QU201: Our National Community, Honors Section 03
Paul Pasquaretta, Research and Writing Institute coordinator
Read the essay (Adobe PDF)
From Paul Pasquaretta: The academic task of QU201 Honors Section 3 was to produce an anthology of course essays for public distribution. This resulted in "A Glimpse Behind the Veil: Essays on the American Dream," a group of ten linked pieces on various aspects of the American experience. The topics were selected by the individual writers in the group, who, following their personal inclinations, defined ten distinct topics for discussion and analysis. The work began with a reading of E.L. Doctorow's novel Ragtime, first published in 1975 after a decade of war, civil rights movements, and political upheaval in the United States. While technically fiction, the novel is a rich source of ideas, speculations, and information about American experience. The richness of Ragtime provides many opportunities for prioritizing the text, the initial acts of which became the basis for the essays in the collection. After deciding which aspects of the novel to claim as their own, the writers in "A Glimpse Behind the Veil" expanded the scope of their analyses, bringing into their orbit other required course texts: selections from Alexis DeTocqueville's Democracy in America and Ronald Takaki's A Different Mirror: A History of Multicultural America. Additionally, the writers were required to make connections to QU101 course texts. The collection is therefore replete with references to writers featured in the The Individual in the Community reader. With the assistance of Arnold Bernhard Library staff member Janet Valeski, who prepared a custom database, the group began teasing out the threads of their own inclinations, making connections along the way, and thus widening the scope of their thinking, speaking, and formal writing. The results of these labors are essays about American imperialism, immigration and social reform, escapism in American culture, ragtime music as a revolutionary force, the power of movies in shaping American society, women's rights, media culture and the lure of celebrity, the African American civil rights movement, anarchy and social revolution, and the progress and limitations of human rights. The course ended with a public symposium in which each member of the group presented his or her project as a PowerPoint.

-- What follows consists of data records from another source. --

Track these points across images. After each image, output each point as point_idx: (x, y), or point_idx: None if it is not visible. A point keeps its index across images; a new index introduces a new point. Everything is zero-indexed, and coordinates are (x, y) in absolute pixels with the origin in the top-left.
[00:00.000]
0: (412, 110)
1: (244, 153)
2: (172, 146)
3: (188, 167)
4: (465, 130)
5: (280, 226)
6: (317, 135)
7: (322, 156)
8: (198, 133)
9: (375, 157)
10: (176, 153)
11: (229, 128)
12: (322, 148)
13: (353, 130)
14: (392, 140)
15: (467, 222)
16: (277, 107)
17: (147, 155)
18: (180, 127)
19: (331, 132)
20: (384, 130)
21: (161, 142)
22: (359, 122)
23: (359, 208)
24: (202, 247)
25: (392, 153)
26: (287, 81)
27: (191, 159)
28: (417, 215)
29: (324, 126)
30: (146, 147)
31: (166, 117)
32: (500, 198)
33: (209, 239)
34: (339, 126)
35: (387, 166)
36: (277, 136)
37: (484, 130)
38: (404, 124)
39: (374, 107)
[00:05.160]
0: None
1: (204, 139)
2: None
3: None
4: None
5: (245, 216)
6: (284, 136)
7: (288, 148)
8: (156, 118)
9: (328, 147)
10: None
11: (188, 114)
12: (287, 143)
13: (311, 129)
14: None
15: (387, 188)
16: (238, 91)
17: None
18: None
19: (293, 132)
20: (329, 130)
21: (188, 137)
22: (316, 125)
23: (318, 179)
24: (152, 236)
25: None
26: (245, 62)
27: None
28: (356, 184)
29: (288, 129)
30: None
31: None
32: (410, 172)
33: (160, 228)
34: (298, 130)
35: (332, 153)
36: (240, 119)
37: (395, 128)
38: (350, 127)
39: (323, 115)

In addition to regular reading, annotation, and discussion tasks, the essays in "A Glimpse Behind the Veil" were developed from a series of benchmark assignments that included a research exploration statement with annotated citation, an abstract and annotated bibliography, and a series of drafts that were peer and professor reviewed. Specific guidelines for length, organization, style, and formatting were also included in the assignment design. Ms. Ampel, along with the other members of the group, produced remarkably thoughtful and well written pieces. Emily's is among the strongest of these. Her analysis is detailed, focused, and coherent throughout. It moves easily between primary and secondary source material while considering the impact of film on American society from multiple points of view. The maturity of her prose style and ability to turn complex phrases make for a truly enjoyable read. All in all, her dedication to the process established in the course has resulted in a well informed, well reasoned, and well written essay.